Problem 1> Set down the part of the queue table below between "camel Sccp:from_sccp_task The" and "are queued here.", inclusive.

Text under study>
========

In Queues, see the queues and their descriptions.

Table 3. Queues
Service Queue Description
camel Analyzer:analyzer_task The second queue in the CAMEL Gateway.
camel Logging:camel_logging_task The third queue in the CAMEL Gateway.
camel Sccp:from_sccp_task The first queue into the CAMEL Gateway from network_enabler using the network.
camel UnitData:unitdata_sender_task A queue in the CAMEL Gateway. Messages are queued here before being sent to network_enabler.
camel blade_1_1_1_chrg.1.5.output The queue from the CAMEL Gateway into the Charging Server.
camel blade_1_1_1_sysctrl.1.3.output Inbound queue (shared memory) to CAMEL Gateway stats_task, which handles service state and cluster control messages. Messages typically sent from the Cluster Manager.
charging CHRG-Replay:replay_task Inbound queue to replay_task of Charging Server, which throttles replay messages.
charging CHRG-Upgrade:upgrade_task The priority queue into the Charging Server. Messages requiring database retry are queued here.
charging blade_1_1_1_chrg.1.1.input The queue from the MDC Gateway to the Charging Server.
charging blade_1_1_1_chrg.1.2.input The queue from Diameter Gateway to the Charging Server.
charging blade_1_1_1_chrg.1.3.input The queue from subscriber_db_scan_task to the Charging Server.
charging blade_1_1_1_chrg.1.4.input The queue from task_manager_handler_task back into the top of the Charging Server.
charging blade_1_1_1_chrg.1.5.input The queue from the CAMEL Gateway to the Charging Server.
charging blade_1_1_1_chrg.1.6.input The queue from the Cluster Manager to the Charging Server.
charging blade_1_1_1_chrg.1.7.input The queue from replay_task to the top of the Charging Server.

========

Problem 2> Please select every line of the records below that contains the string "means", and copy those lines. Case counts.

[Items from a data source]
========

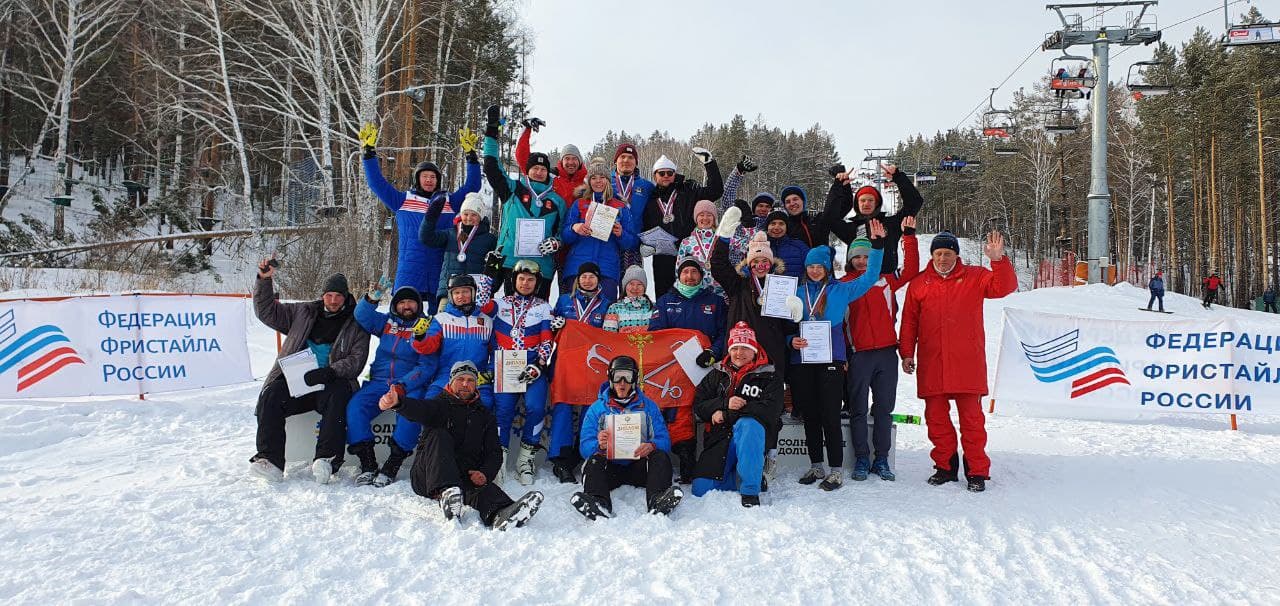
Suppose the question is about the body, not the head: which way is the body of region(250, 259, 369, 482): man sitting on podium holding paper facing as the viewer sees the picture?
toward the camera

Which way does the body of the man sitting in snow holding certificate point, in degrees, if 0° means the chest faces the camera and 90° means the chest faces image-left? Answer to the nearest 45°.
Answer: approximately 0°

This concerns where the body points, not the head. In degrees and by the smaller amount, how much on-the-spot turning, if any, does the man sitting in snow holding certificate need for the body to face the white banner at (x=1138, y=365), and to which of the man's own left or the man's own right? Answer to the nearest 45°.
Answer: approximately 135° to the man's own left

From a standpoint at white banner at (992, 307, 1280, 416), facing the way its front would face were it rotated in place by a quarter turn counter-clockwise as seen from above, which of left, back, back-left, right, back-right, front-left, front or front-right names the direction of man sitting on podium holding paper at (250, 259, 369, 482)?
back-right

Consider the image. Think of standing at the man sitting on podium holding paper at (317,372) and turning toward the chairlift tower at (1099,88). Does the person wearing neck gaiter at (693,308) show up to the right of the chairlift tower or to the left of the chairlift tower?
right

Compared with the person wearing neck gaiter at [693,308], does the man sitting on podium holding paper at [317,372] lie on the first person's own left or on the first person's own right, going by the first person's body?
on the first person's own right

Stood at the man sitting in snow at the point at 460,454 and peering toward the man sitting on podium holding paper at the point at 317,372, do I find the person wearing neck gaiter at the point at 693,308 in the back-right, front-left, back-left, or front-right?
back-right

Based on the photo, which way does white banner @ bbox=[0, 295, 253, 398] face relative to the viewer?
toward the camera

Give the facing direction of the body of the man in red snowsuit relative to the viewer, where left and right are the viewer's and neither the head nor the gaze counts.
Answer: facing the viewer

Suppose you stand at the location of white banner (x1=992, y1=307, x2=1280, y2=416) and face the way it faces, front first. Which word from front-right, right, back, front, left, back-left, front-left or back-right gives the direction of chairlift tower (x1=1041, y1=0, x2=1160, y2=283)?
back
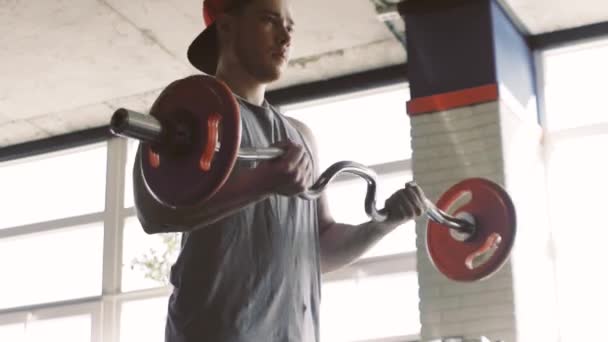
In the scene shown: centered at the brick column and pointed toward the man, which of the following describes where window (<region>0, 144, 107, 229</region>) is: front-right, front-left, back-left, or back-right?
back-right

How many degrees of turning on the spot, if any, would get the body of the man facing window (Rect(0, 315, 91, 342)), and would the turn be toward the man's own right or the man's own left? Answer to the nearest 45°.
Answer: approximately 135° to the man's own left

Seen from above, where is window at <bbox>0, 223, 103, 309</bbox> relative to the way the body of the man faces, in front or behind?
behind

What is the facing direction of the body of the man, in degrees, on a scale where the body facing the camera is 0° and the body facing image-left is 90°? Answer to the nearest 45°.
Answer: approximately 315°

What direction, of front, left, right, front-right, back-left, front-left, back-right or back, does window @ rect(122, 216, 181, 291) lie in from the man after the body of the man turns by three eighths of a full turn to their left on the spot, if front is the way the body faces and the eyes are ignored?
front

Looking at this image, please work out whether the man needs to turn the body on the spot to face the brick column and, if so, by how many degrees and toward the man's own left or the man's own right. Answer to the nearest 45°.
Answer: approximately 135° to the man's own left
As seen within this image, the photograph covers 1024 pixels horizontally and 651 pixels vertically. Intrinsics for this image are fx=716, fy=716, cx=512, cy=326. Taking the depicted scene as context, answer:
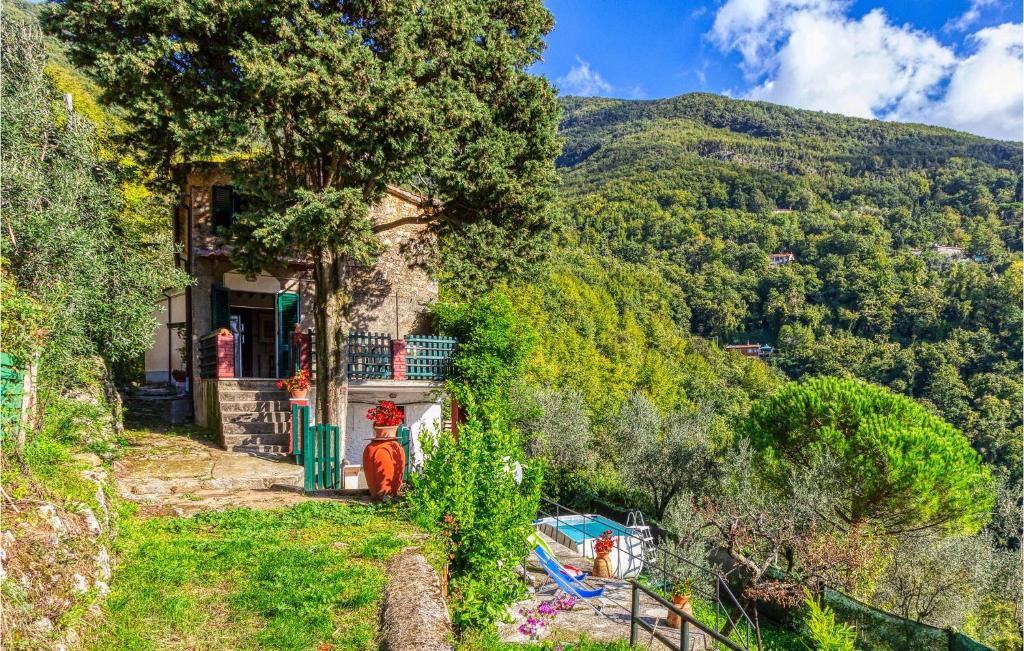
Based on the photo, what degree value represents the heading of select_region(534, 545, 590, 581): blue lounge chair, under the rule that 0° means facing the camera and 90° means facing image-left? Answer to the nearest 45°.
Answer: approximately 315°

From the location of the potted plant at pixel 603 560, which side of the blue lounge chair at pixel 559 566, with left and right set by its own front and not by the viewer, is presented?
left

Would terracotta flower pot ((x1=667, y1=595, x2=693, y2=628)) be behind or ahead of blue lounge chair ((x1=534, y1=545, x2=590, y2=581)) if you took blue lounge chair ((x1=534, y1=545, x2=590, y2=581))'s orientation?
ahead

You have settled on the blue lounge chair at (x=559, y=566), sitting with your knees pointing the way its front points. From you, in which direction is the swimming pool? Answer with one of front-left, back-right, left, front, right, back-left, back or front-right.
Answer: back-left

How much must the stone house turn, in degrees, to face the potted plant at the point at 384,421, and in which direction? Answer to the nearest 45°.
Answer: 0° — it already faces it

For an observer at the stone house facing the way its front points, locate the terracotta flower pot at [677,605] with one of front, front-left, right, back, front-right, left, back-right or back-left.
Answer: front-left

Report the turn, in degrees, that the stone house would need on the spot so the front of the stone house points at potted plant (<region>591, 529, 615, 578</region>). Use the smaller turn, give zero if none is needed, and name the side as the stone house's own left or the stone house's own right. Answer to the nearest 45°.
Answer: approximately 45° to the stone house's own left

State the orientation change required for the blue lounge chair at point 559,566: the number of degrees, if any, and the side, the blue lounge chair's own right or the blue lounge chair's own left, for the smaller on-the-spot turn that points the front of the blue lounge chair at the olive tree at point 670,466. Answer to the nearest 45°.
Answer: approximately 135° to the blue lounge chair's own left

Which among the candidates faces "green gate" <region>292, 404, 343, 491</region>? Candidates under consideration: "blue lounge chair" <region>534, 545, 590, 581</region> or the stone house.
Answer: the stone house

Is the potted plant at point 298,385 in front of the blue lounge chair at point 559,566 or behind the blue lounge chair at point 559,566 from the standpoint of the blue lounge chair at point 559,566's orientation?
behind

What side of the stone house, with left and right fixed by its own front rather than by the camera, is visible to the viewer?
front

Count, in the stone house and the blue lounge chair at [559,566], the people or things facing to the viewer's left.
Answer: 0

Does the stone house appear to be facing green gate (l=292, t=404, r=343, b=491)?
yes
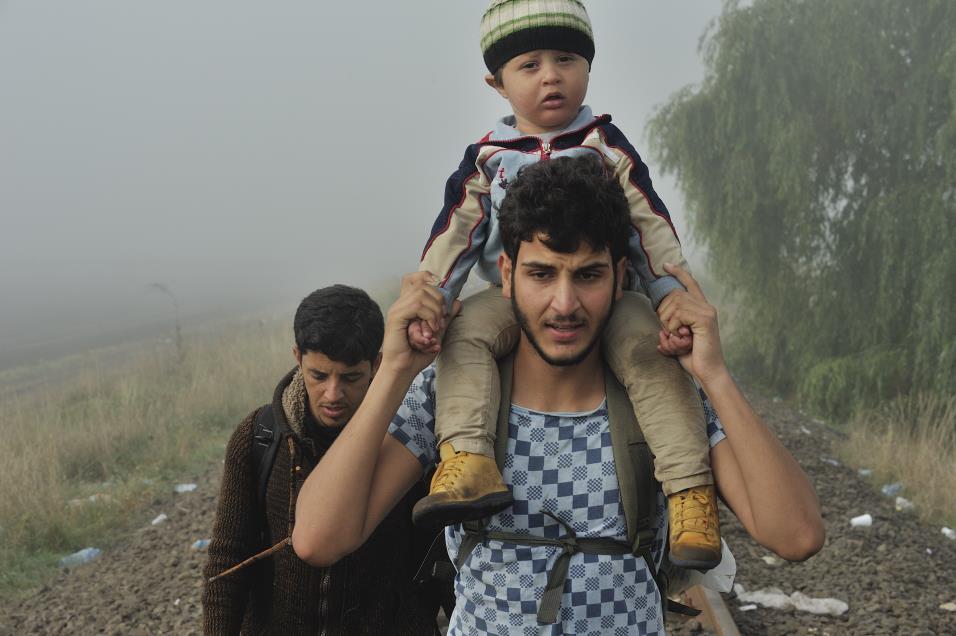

========

Answer space 1>
camel Sccp:from_sccp_task The first queue into the CAMEL Gateway from network_enabler using the network.
camel UnitData:unitdata_sender_task A queue in the CAMEL Gateway. Messages are queued here before being sent to network_enabler.
camel blade_1_1_1_chrg.1.5.output The queue from the CAMEL Gateway into the Charging Server.
camel blade_1_1_1_sysctrl.1.3.output Inbound queue (shared memory) to CAMEL Gateway stats_task, which handles service state and cluster control messages. Messages typically sent from the Cluster Manager.
charging CHRG-Replay:replay_task Inbound queue to replay_task of Charging Server, which throttles replay messages.
charging CHRG-Upgrade:upgrade_task The priority queue into the Charging Server. Messages requiring database retry are queued here.

Answer space 2>
Which way does the body of the man sitting in snow holding certificate point, in degrees, if 0° means the chest faces the camera and 90° means the chest faces image-left? Answer to the nearest 45°.
Based on the photo, what degree value represents the heading of select_region(534, 545, 590, 581): blue lounge chair, under the rule that 0° means facing the camera and 90° means facing image-left? Answer to the nearest 45°.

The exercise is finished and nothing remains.